In my opinion, the problem is not that people experiencing homelessness are not seen, it’s that we are not heard. And it’s not enough that someone just listens and does fuck all squared to help either. That’s the equivalent of the millions who walk past homeless people on the street every day, doing their best to pretend that they don’t exist or that they choose to live this way. I mean what an insane thought that is, that anyone would chose to be out on the streets over a decent place to live. Sure, there are a few people out there who would rather stay on the streets than go into a homeless hostel but that doesn’t mean they are choosing to be homeless because it’s their desired lifestyle. It just means that they don’t want to put themselves through the often dehumanising process of homeless warehousing that hostels can sometimes feel like.

And this is where projects like Listen Up come in. If we allow people experiencing homelessness to express themselves and provide a forum to share their stories we not only start to tackle some of the lazy and horrendous stereotypes out there, we also learn how to provide solutions. While people’s first-hand accounts of their experience tackles stereotypes and provide the information necessary for case workers and health professionals to improve service provision, there is often a positive impact on the storyteller’s wellbeing.

Shame breeds in the dark and shining light on the experiences that create that shame can help people to move past it. It can also help others who have had similar experiences by showing them that there is nothing to be ashamed of: ‘If they are managing to talk about it so openly then there is nothing to be ashamed of’ sort of thing.

For example, one of the Listen Up reporters wrote a piece about the severe abuse he suffered as a child. He described the feeling he got from doing that as tantamount to having a huge weight lifted from his soul. Somebody else who read that piece told me that reading it had the same impact on them.

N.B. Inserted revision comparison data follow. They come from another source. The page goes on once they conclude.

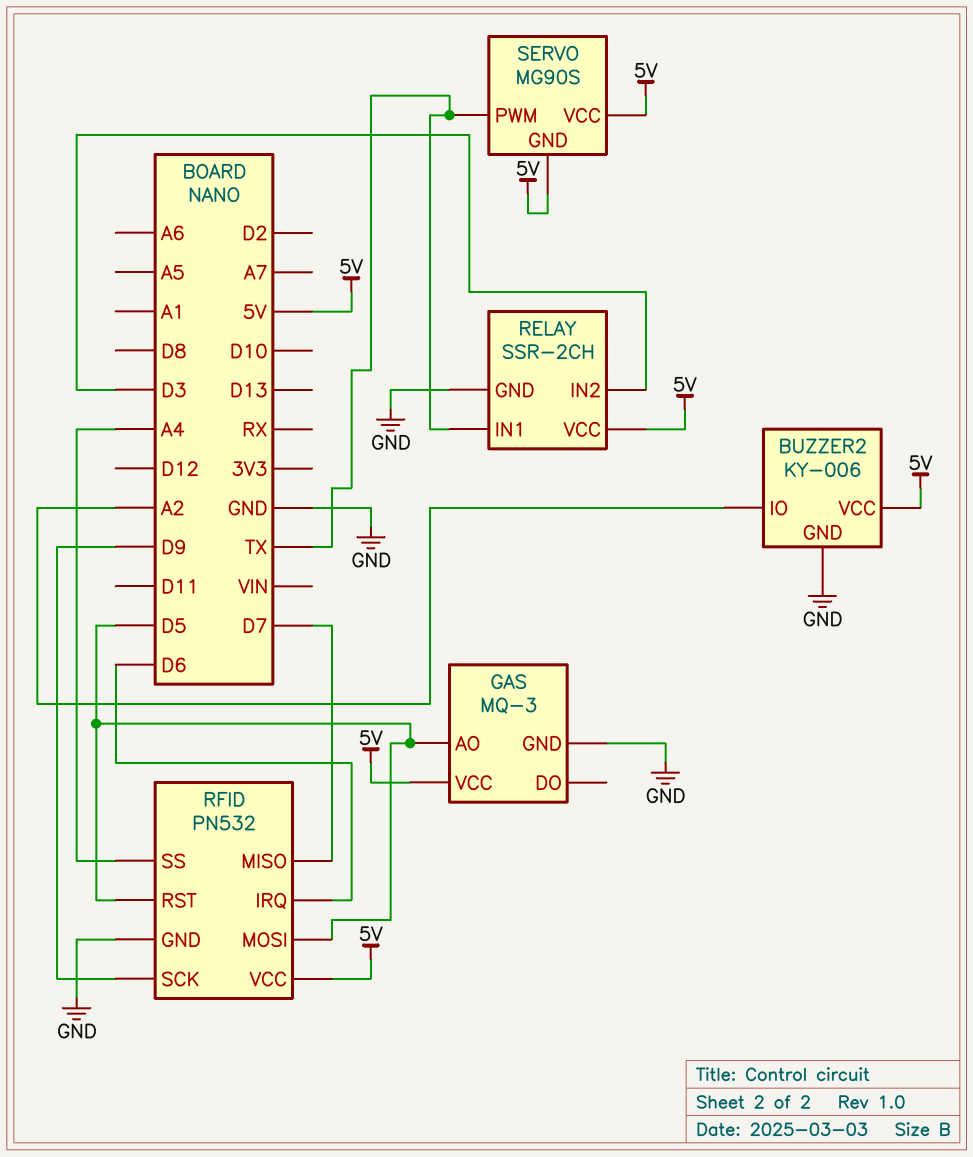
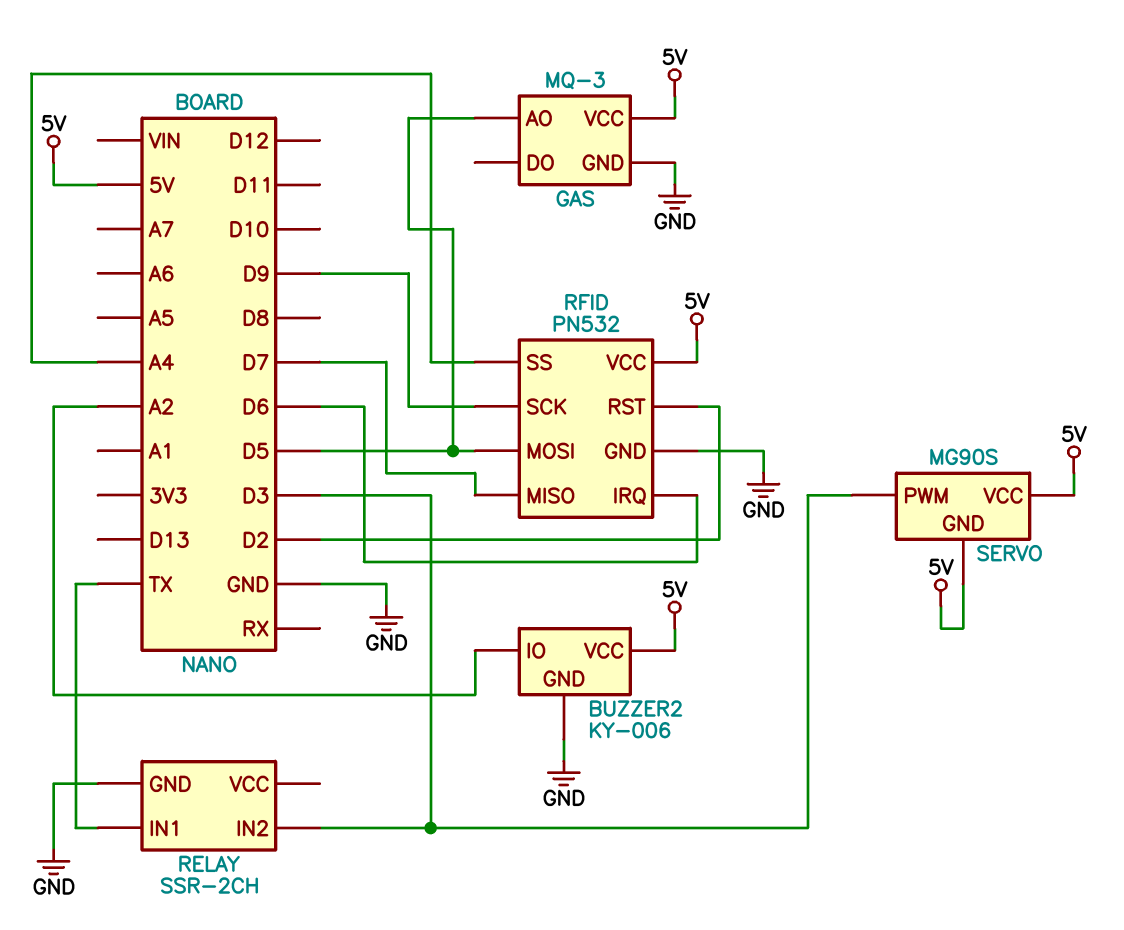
RELAY pin VCC: 5V -> none
RFID pin RST: D5 -> D2
SERVO pin PWM: TX -> D3

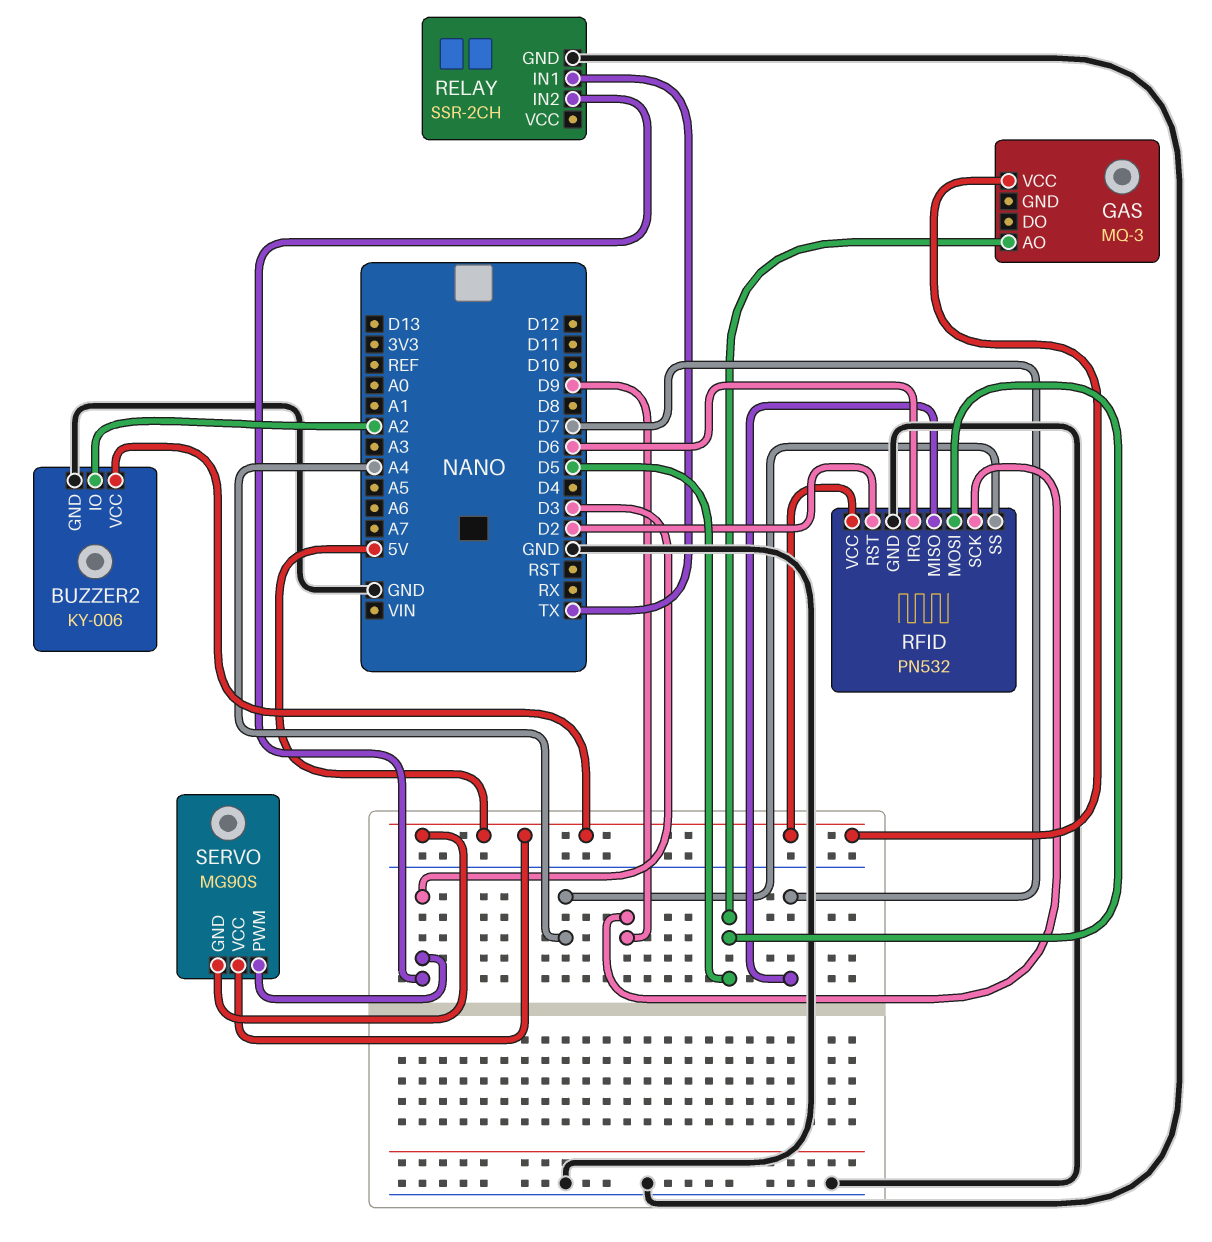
GAS pin GND: GND -> none

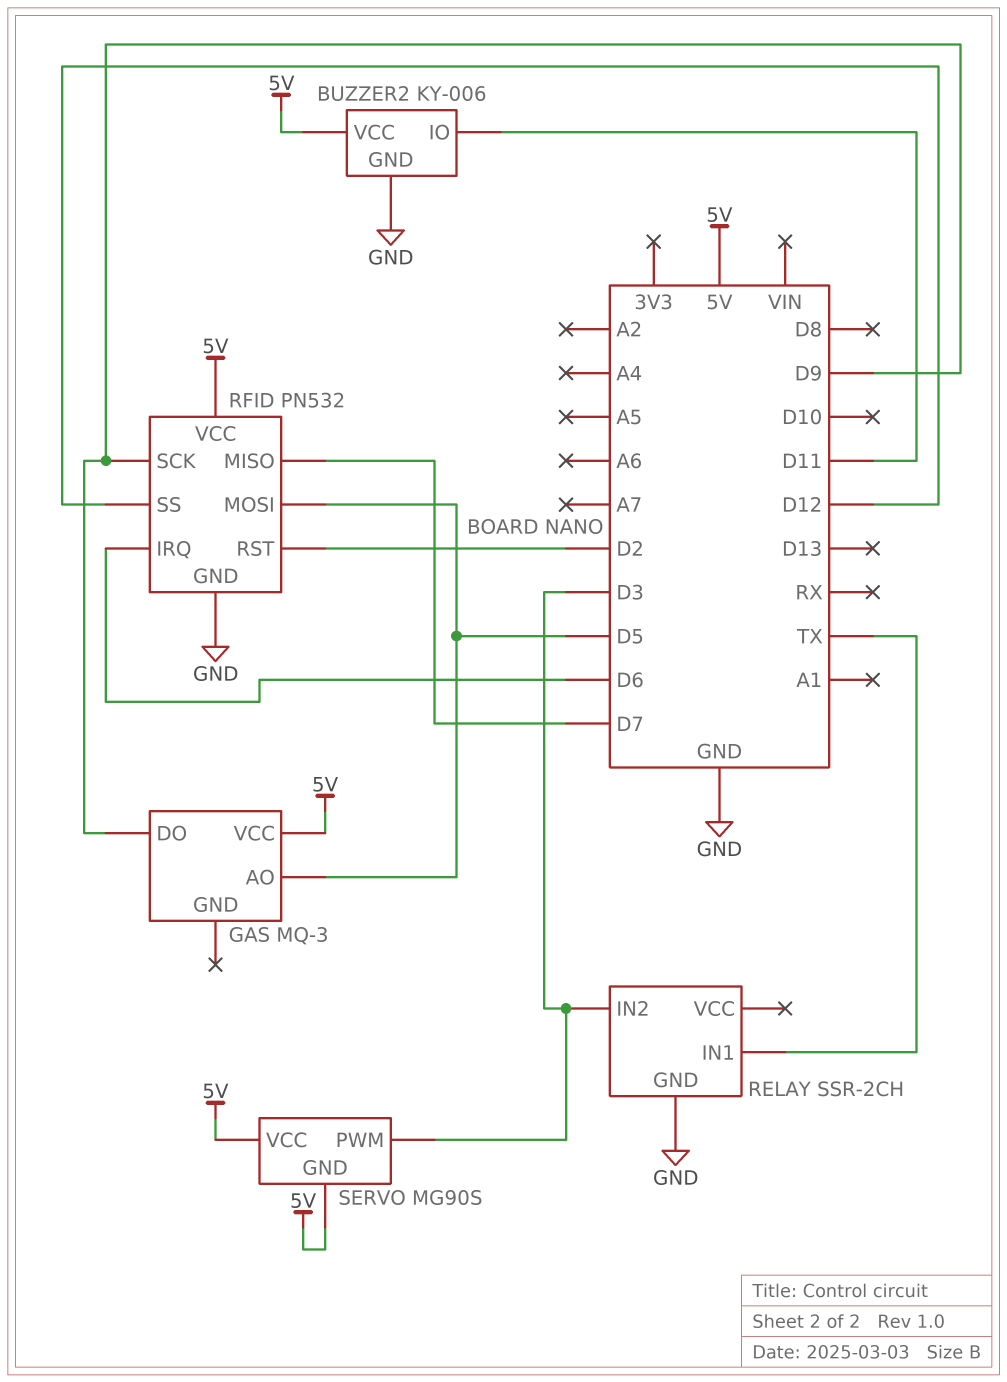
BUZZER2 pin IO: A2 -> D11
GAS pin DO: none -> D9
RFID pin SS: A4 -> D12

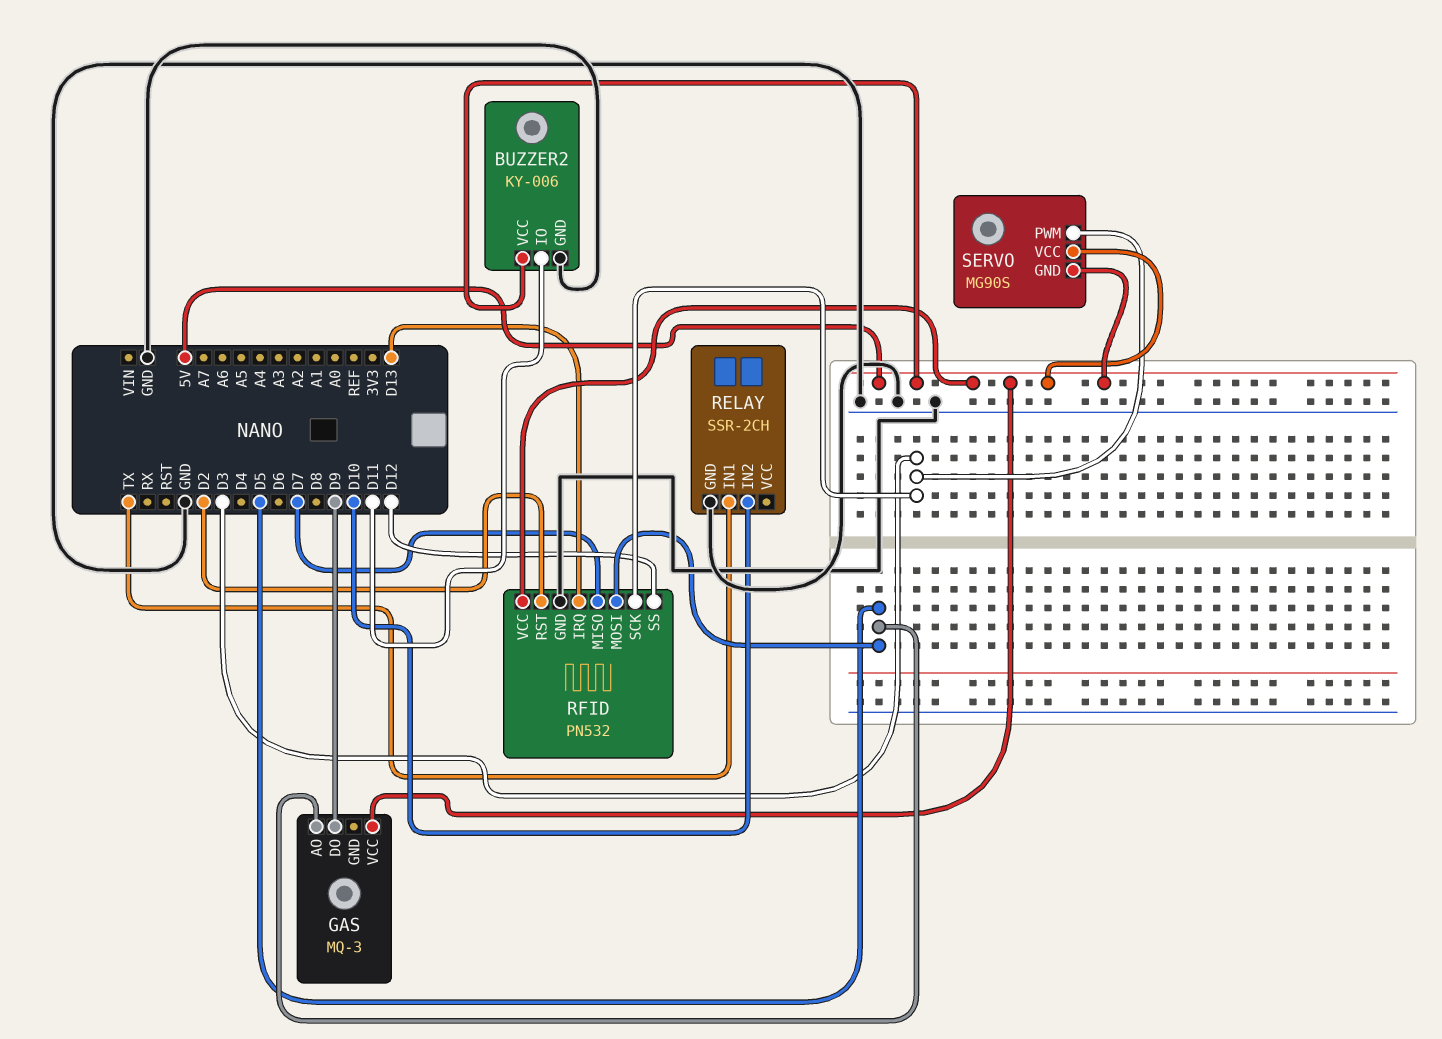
RELAY pin IN2: D3 -> D10
RFID pin IRQ: D6 -> D13
RFID pin SCK: D9 -> D3

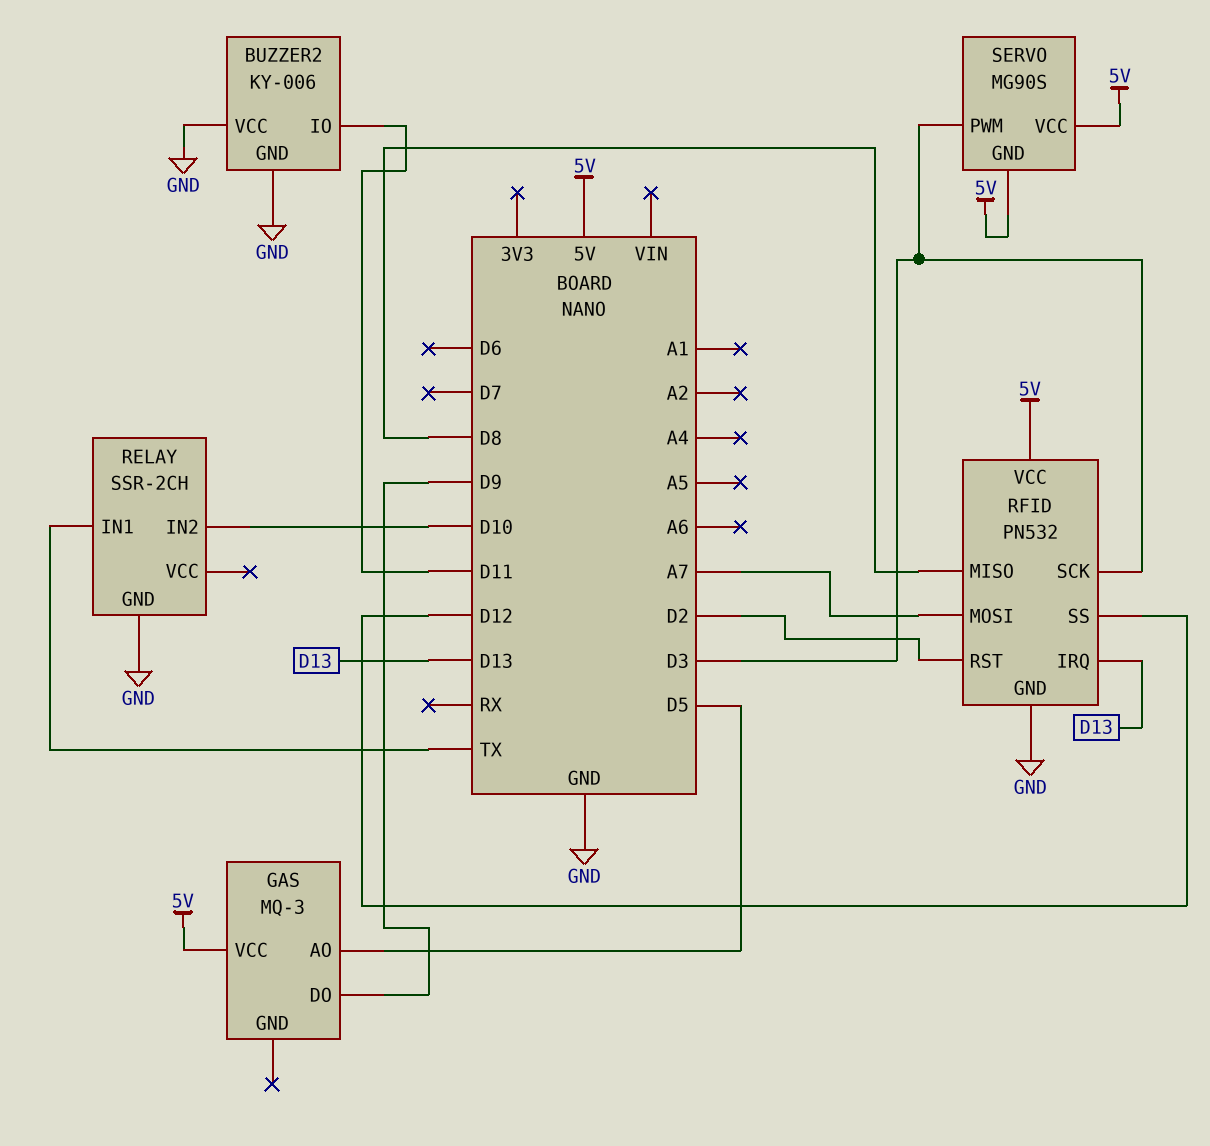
BUZZER2 pin VCC: 5V -> GND
RFID pin MISO: D7 -> D8
RFID pin MOSI: D5 -> A7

Listen Up started as an NHS-funded project called ‘the Covid Monitoring Project’ that did what it said on the tin. It was a response to the Covid-19 pandemic and an attempt to find out what had changed for people experiencing homelessness. What soon became evident was that people without a safe and secure home weren’t facing a Covid crisis. They were facing a crisis full stop. In other words there had always been a reason to ask people about the issues they faced living without a safe and secure space to call home.

This realisation and the success of the Covid Monitoring Project inspired us to apply for Comic Relief funding for a three-year project based on the same model. Listen Up was born. If you work in the charity sector you will probably be aware that many three-year projects follow a similar curve. The first year is usually about learning what works, the second is about consolidation and, by the final year, the project fires on all cylinders. The difference with the Listen Up project is that it was built on the foundation of that first year as the Covid Monitoring Project. As a result we knew what we were doing from the outset.

This was one of many reasons why the project was so successful. Not only did we share the learning from the incredible stories submitted by reporters and the countless research interviews conducted with people experiencing homelessness across the country, but we provided reporters with a platform to share their experiences. This has helped to shape and improve services as well as offer a springboard for recovery, both for reporters and for people reading their reports. Those reports remain accessible on Groundswell’s Listen Up hub, by the way [just Google that and you’ll find it]. The stories are tagged and if you’re looking for a bit of inspiration, I seriously suggest you check it out. 

If we are going to provide truly holistic care, fuelled by the experience of those who have lived it, we must learn to work with the people going through that experience and not for them. We need to actively listen to their stories and act upon them.

We all make generalisations and fall prey to stereotyping in some form or another, but try to remember that we are not homeless people. We are people who don’t happen to have a safe and secure place to call home. We are people made up of thousands of unique experiences that makes us the incredible individuals that we know we are.